• **Task item A**
Translate this sentence from the blog post titled "Un Café Andalou" into Spanish: "I can still hear the laughing at WMEE all the way from here."
• **Task item B**
In the blog post titled "Un Café Andalou", substitute "horror festival" for "noir festival" and give the passage again, beginning at the words "I just watched" and stopping after "said suck it.".

*** Opening of Document segment ***

Monday, August 24, 2009

Un Café Andalou

The only things scarier that Ari Emanuel is Ari Emanuel's Espresso Macchiato (w/three shots). Can Temp X save himself or will he be destroyed like so many others before him?


6 comments:

Anonymous said...

What about those of us who make less than $12/hr?

Anonymous said...

No, no, no!!! Temp X gets trampled, maimed and killed by Ari's Espresso Macchiato (w/3 shots). That's what all the audience tests, committees and Executive VP Second- and Third- Guessers agreed to after 17 tests and during our subsequent 5-Star executive retreat, don't you remember??? Don't forget, if this movie doesn't bring in $75 million opening weekend, 1,000 more employees (who actually do all the work) will be cut and more work will be farmed out to Sri Lanka, India and the Himilayas. Our target demo of 12 to 17 year old boys all want Temp X's head to be severed and stuffed up his own ass by Ari's Espresso Macchiato (w/3 shots) -- preferably while Temp X is still alive. WE CAN'T PISS OFF THE 14 YEAR OLD BOYS OR THE PICTURE WILL BE A FLOP!!! (And everyone knows the artistic vision of 14 year old boys is FAR superior to the overpriced talentless hacks to whom we pay 7-8 figure salaries to create this crap!!!). We're going to have to push back the release date at least 3 more times and re-shoot the chase scene to make it more WHAT'S UP DOC? meets BOURNE IDENTITY as well as the Temp X decapitation scene to be more GODFATHER meets JULIE & JULIA. As all of us high-level execs are about to leave town this week on our well-deserved vacations since Labor Day is coming up in less than 2 weeks, we'll need the complete re-writes by tomorrow morning. We'll talk about those re-writes in some "power" meetings and get back to you sometime after the end of Ramadan. AND REMEMBER: YOU ARE FINISHED IN THIS TOWN IF THAT RE-WRITE ISN'T COMPLETED AND ON EVERYONE'S DESK BY 7:30 TOMORROW MORNING SO WE CAN GET OUR COVERAGE BY LUNCHTIME!!! Hope your wife's cancer is in remission and that everything is well with you. Ciao!

Anonymous said...

I still think you're brilliant (and no this is not his mother). Perhaps Clay Temp X should hang with Mr. Bill? OH NOOOOOOOOOOOOO!!!

Anonymous said...

I can still hear the laughing at WMEE all the way from here.

Anonymous said...

I just watched this at a screening in a noir festival in SoMa. The man behind me wet his pants after the crush scene. The stench was so bad that I didn't see the very end, but another audience member said there's a sequel teaser?!

Anonymous said...

I once was a temp from Nantucket
Whose paycheck was so small, I said suck it.

*** Close of Document segment ***
*** Opening of Given records ***

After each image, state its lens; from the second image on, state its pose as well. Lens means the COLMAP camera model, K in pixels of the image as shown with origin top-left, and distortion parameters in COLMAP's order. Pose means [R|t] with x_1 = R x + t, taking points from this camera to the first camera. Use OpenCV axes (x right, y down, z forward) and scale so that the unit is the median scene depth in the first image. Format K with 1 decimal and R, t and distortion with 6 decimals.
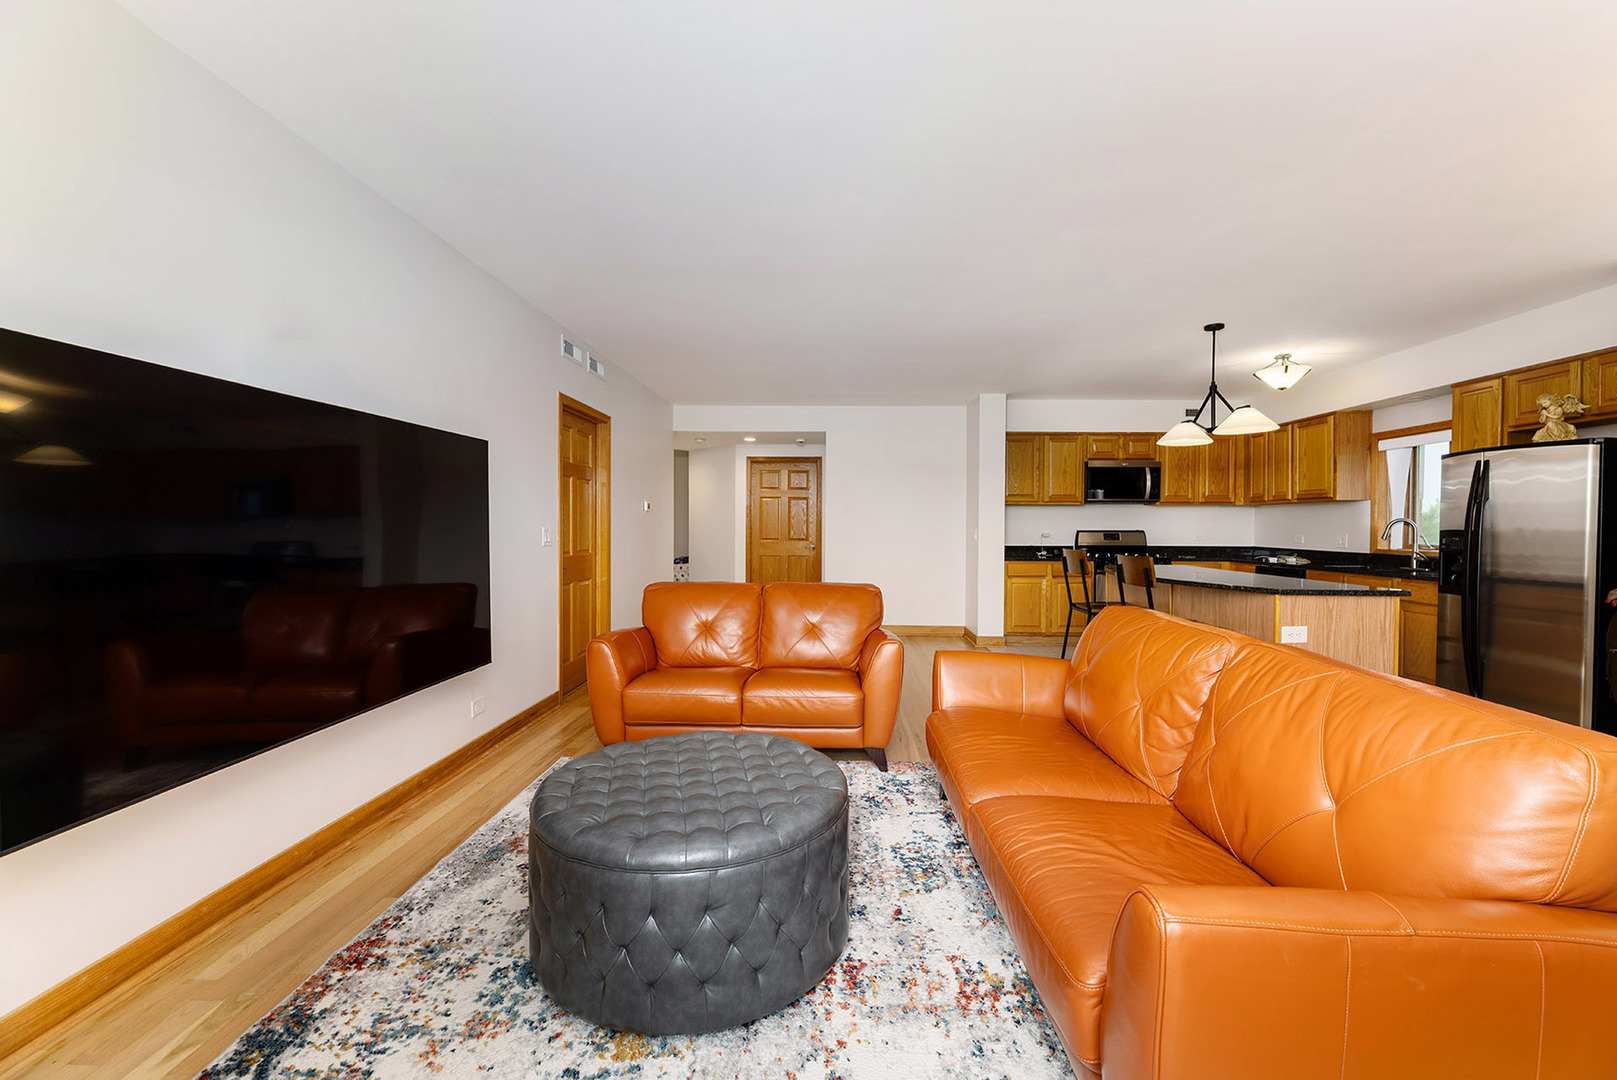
lens RADIAL K [[660.6, 0, 831.4], [0, 660.6, 529.6], [0, 0, 1]] dist [0.000977, 0.000226]
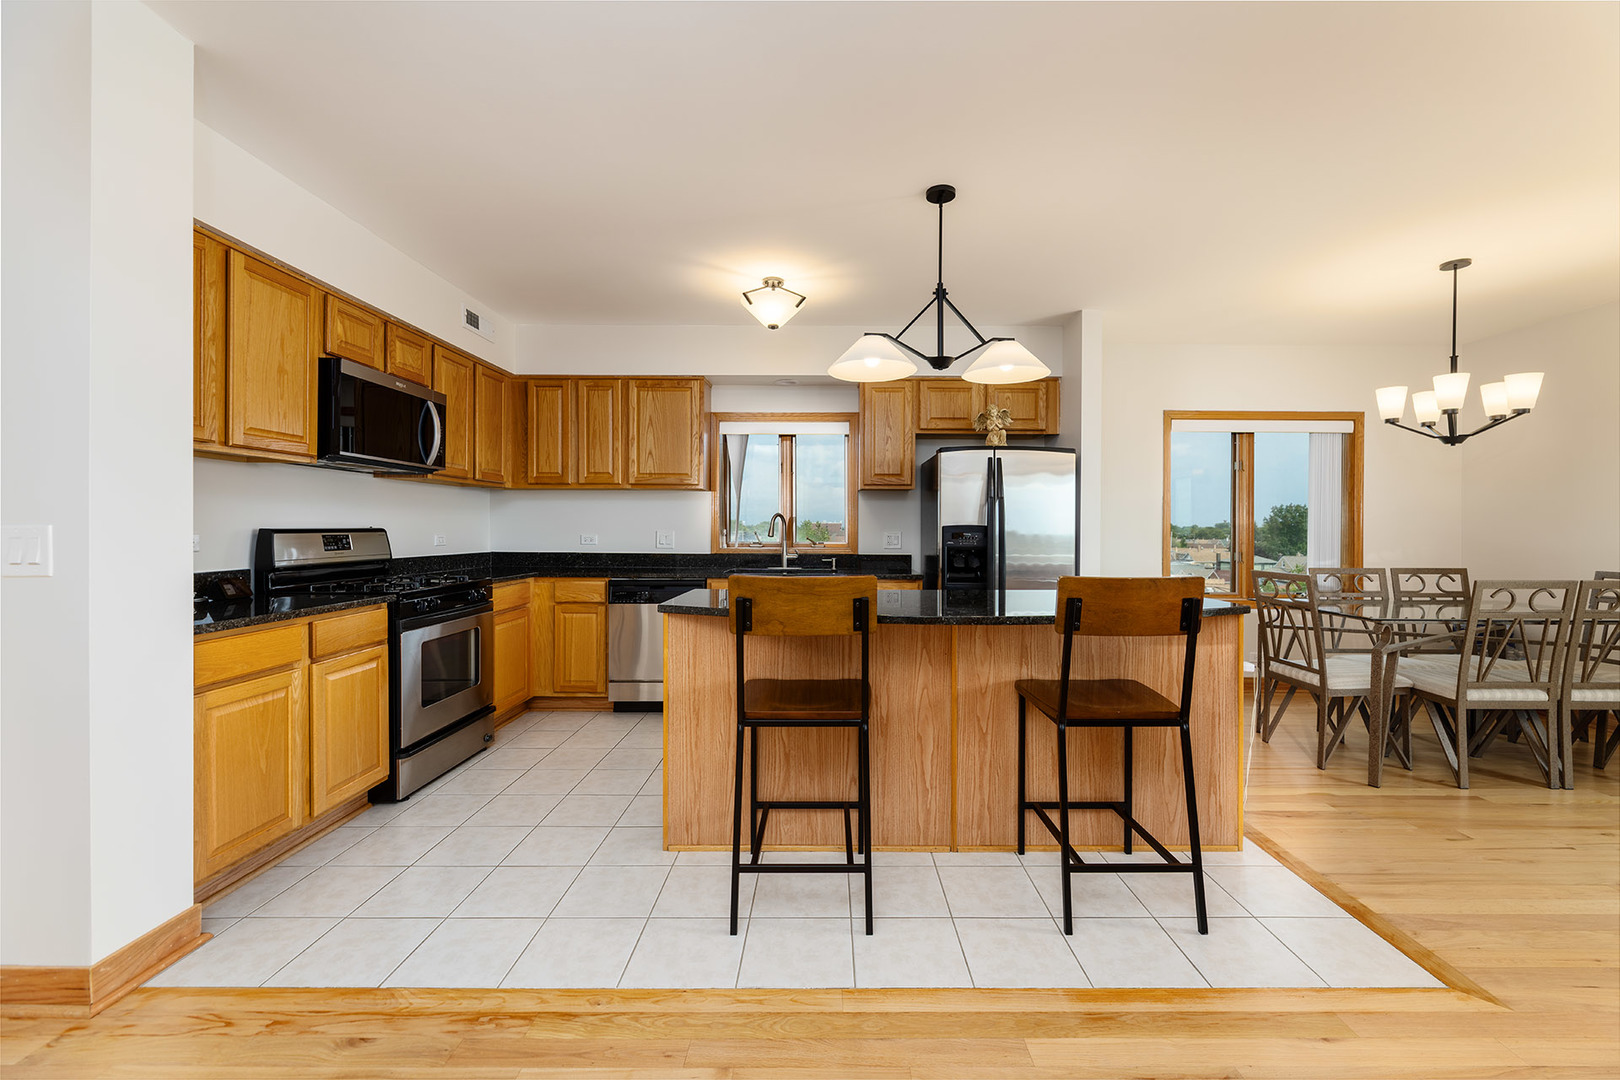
lens RADIAL K [[661.9, 0, 833.0], [0, 661.9, 529.6], [0, 0, 1]] dist [0.000977, 0.000226]
pose [[-0.020825, -0.003237, 0.999778, -0.041819], [0.004969, 0.999982, 0.003342, 0.003041], [-0.999771, 0.005038, -0.020809, 1.160005]]
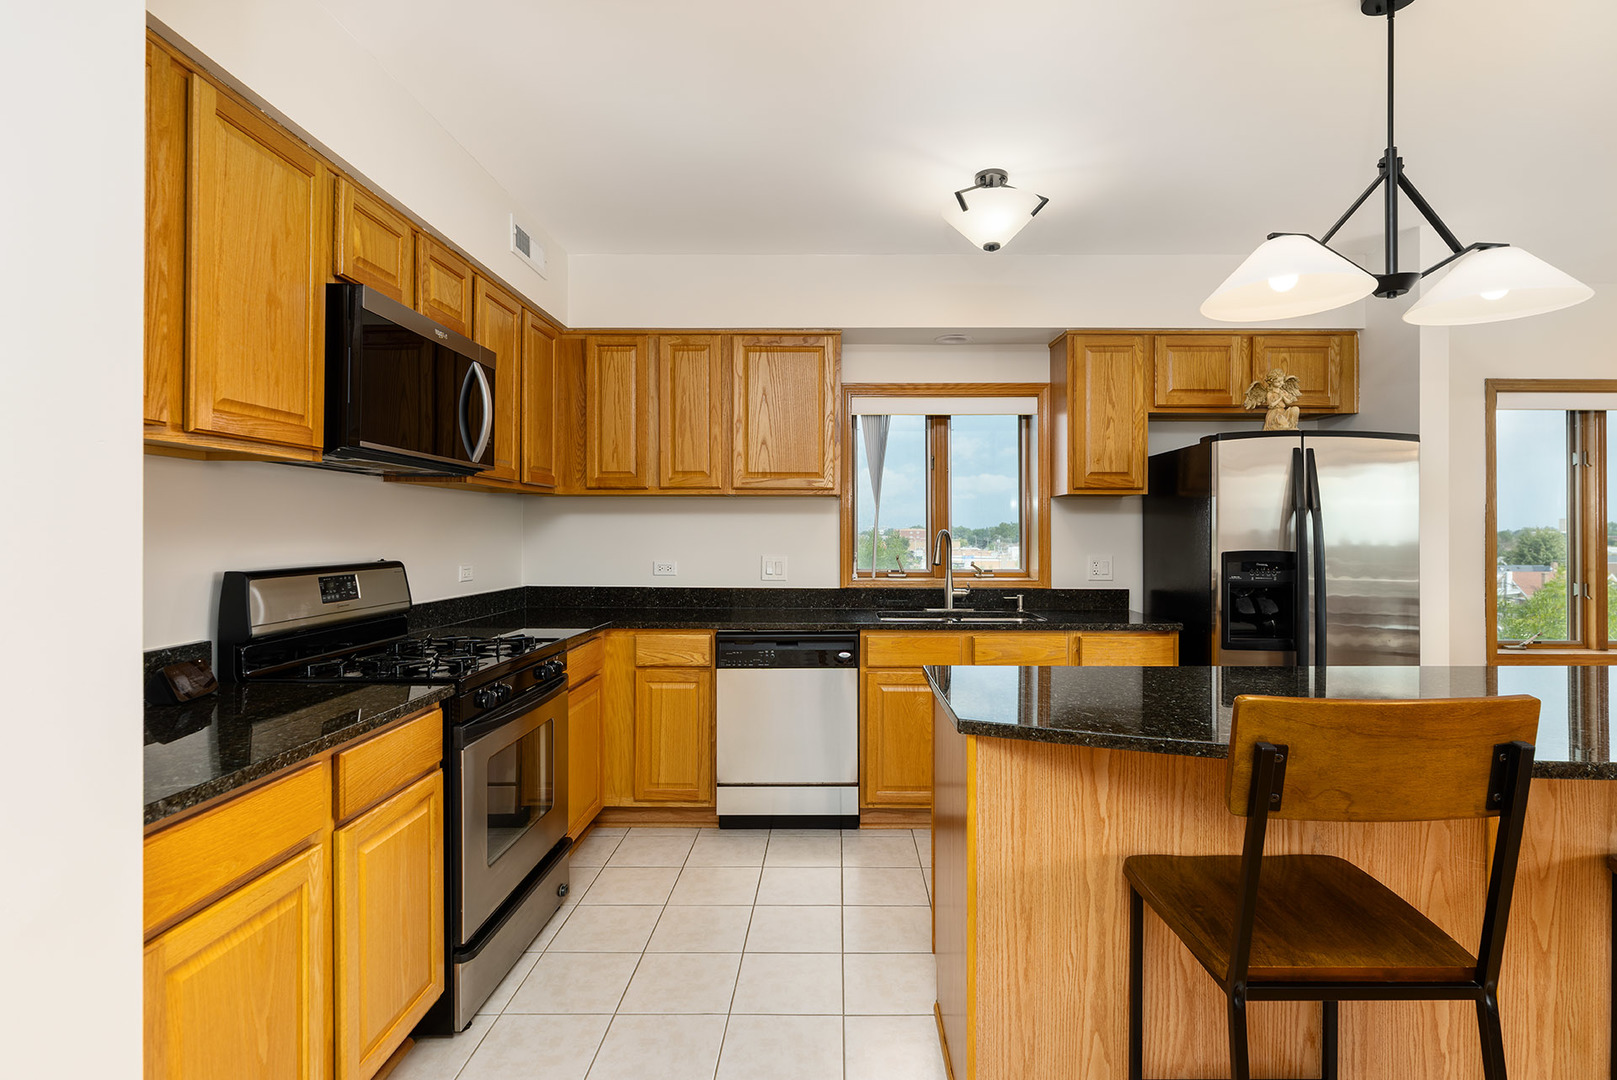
lens RADIAL K [[794.1, 0, 831.6], [0, 794.1, 529.9], [0, 0, 1]] dist [-0.000832, -0.001221]
pose [[-0.007850, 0.001346, 0.999968, 0.157441], [0.006333, 0.999979, -0.001296, -0.020532], [-0.999949, 0.006323, -0.007858, 1.362169]]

*** Close of Given records ***

• **Written response A**
Todavía puedo oír las risas en WMEE desde aquí.

• **Written response B**
I just watched this at a screening in a horror festival in SoMa. The man behind me wet his pants after the crush scene. The stench was so bad that I didn't see the very end, but another audience member said there's a sequel teaser?!

Anonymous said...

I once was a temp from Nantucket
Whose paycheck was so small, I said suck it.